In my recent experiments with HDR, PLDCM8UH rises to 1.4%, which is the instruction used mostly for unpacking 4x FP8U to 4x Binary16. This is still with an implementation of the renderer which primarily shoves HDR pixels through the LDR path (if it were "properly HDR", it would be higher).
Most of the usage of the instruction in this case is when converting the HDR framebuffer to LDR for display.
Performance of HDR is weak vs LDR (as it ends up spending ~ 20% of the CPU time in pixel conversion), but probably doesn't matter too much if one assumes HDR is niche.
Might be better if I had "better" SIMD conversion ops (which did not require manual biasing and range-clamping), but, alas...
I guess a case could be made for having PCVTH2UW and similar do their own range clamping:
< 1.0: Clamp to 0x0000;
1.0 .. 1.999: Copy mantissa bits;
>= 2.0: Clamp to 0xFFFF.
And, for PCVTH2SW:
< 2.0: Clamp to 0x8000;
2.0 .. 3.999: Copy mantissa bits (inverting high bit);
>= 4.0: Clamp to 0x7FFF.
...
Meanwhile, I am once again reminded of an annoying edge case bug in my Verilog implementation:
If a TLB Miss happens on an inter-ISA branch, it can leave the CPU core in an inconsistent state.
Seemingly, the captured PC is for the branch instruction which generated the TLB miss, but the captured CPU state is for the destination ISA. So, upon from returning the TLB Miss ISR, the branch instruction is decoded in the wrong ISA mode.

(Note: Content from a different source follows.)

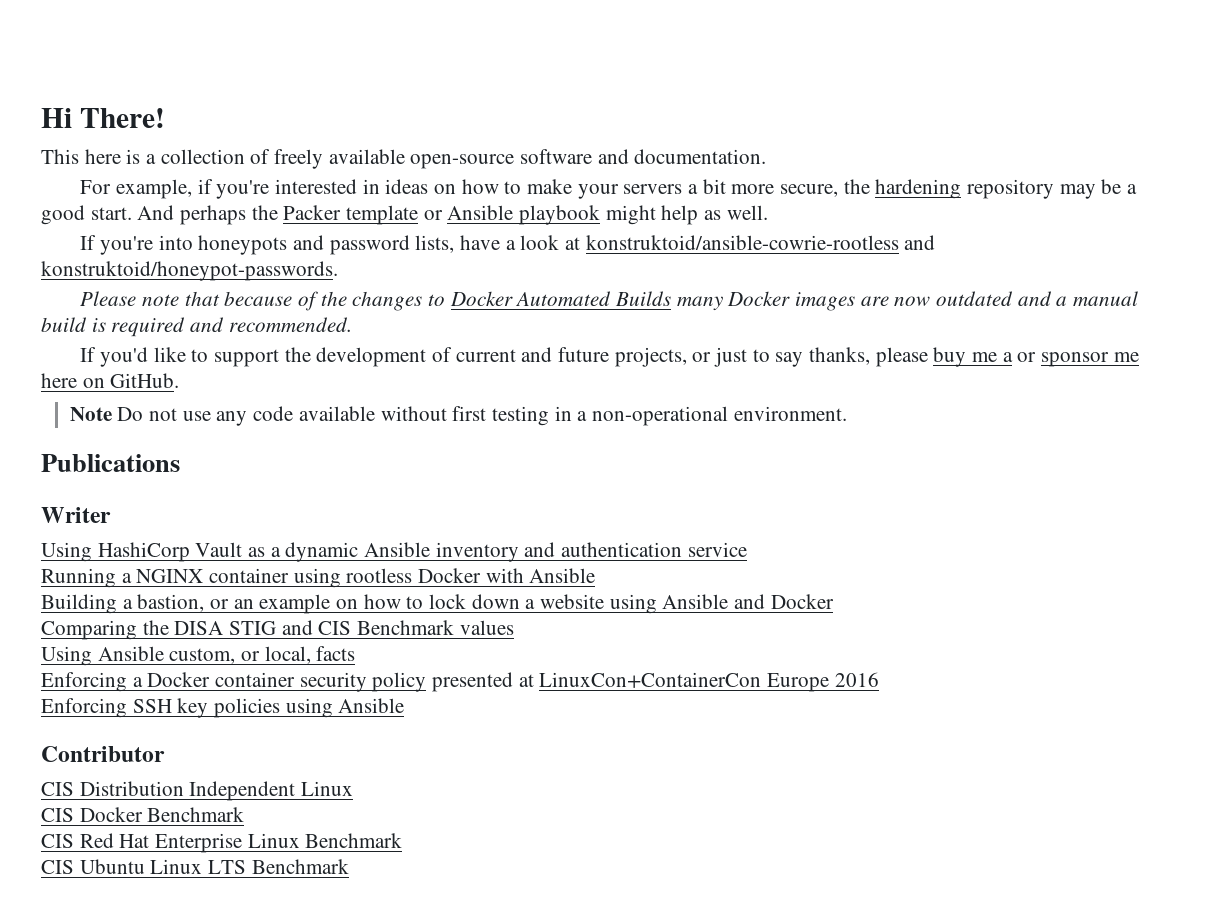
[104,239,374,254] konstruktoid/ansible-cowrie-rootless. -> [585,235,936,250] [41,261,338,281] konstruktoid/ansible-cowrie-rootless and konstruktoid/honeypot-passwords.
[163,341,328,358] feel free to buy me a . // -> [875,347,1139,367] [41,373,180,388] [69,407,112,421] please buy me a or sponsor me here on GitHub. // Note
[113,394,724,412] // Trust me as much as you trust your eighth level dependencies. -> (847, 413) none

May be because the pipeline's snapshot of the SR state-bits for each pipeline stage only really covers the "status bits" but not the bits encoding the ISA mode and similar (which are assumed not to change from one instruction to the next; and they generally don't, except in inter-ISA branches).

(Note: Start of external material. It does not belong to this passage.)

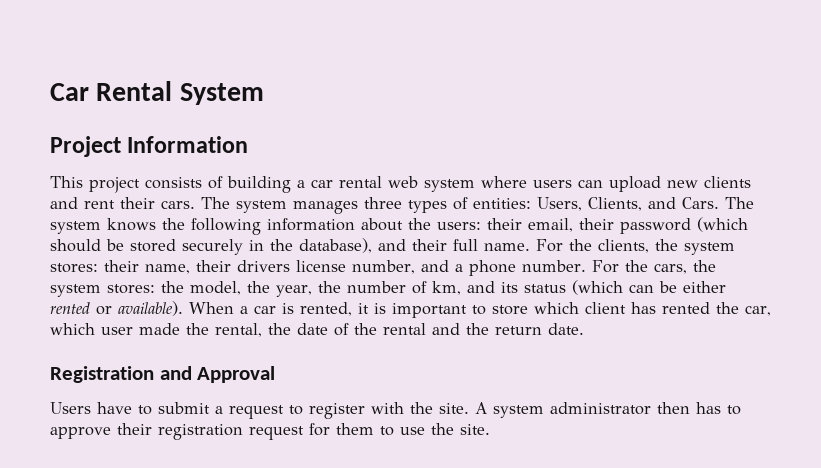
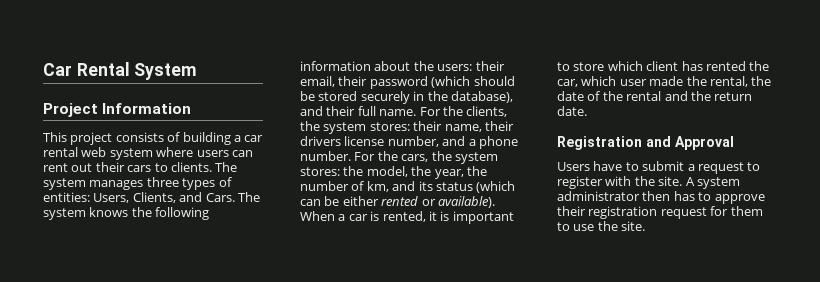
[609,176,751,192] [50,197,195,209] upload new clients and rent their cars. -> [43,162,212,172] rent out their cars to clients.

Hacky "fix" in software is to do a load from the function pointer or destination whenever in a place where an inter-ISA branch is likely (to "pre-warm" the page in the TLB), but, this kinda sucks.
TODO: Fix this.
Well, and/or continue hacking around it in software because inter-ISA branches are uncommon (mostly effects the syscall mechanism and DLL imports if the EXE and DLL's were compiled in different ISA modes).
Might also come up if I try to do thunk-free dynamic linking between RISC-V and BJX2 code, but this seems unlikely ATM (most cases are likely to continue to involve thunks, and the thunks will be aware of the inter-ISA branch).

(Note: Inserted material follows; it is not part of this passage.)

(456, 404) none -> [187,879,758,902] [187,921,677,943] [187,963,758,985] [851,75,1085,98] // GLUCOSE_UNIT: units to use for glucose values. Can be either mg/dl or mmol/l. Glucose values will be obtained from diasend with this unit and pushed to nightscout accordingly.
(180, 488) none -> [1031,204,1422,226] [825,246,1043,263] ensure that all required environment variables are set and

Where, say, if one wants to call a BJX2 function pointer from within RISCV mode, it is necessary to have a blob of wrapper code to try to hack over the ABI differences, and the only way this would likely go away is if the compilers could understand the other's ABI (say, BGBCC knowing the RV64 ABI, or GCC knowing the BJX2 ABI).
Could auto-generate thunks, but at present in the general case this will require type signatures and an understanding of any complex types.
Simple case only addresses 0-8 integer or pointer arguments, with an integer or pointer return (these can be handled without needing to know a function's type signature).
Most likely case is treating RV64 ELF/SO's and BJX2 EXE's/DLL's as two independent ecosystems, and discouraging trying to mix/match them (but, may detect/hack/auto-thunk things in "dlsym()").
Maybe also worth figuring out:
How to allow code on the RV64G side of things to use GLIBC (and then try to fake the Linux syscall mechanism to allow GLIBC to work).
...
- anton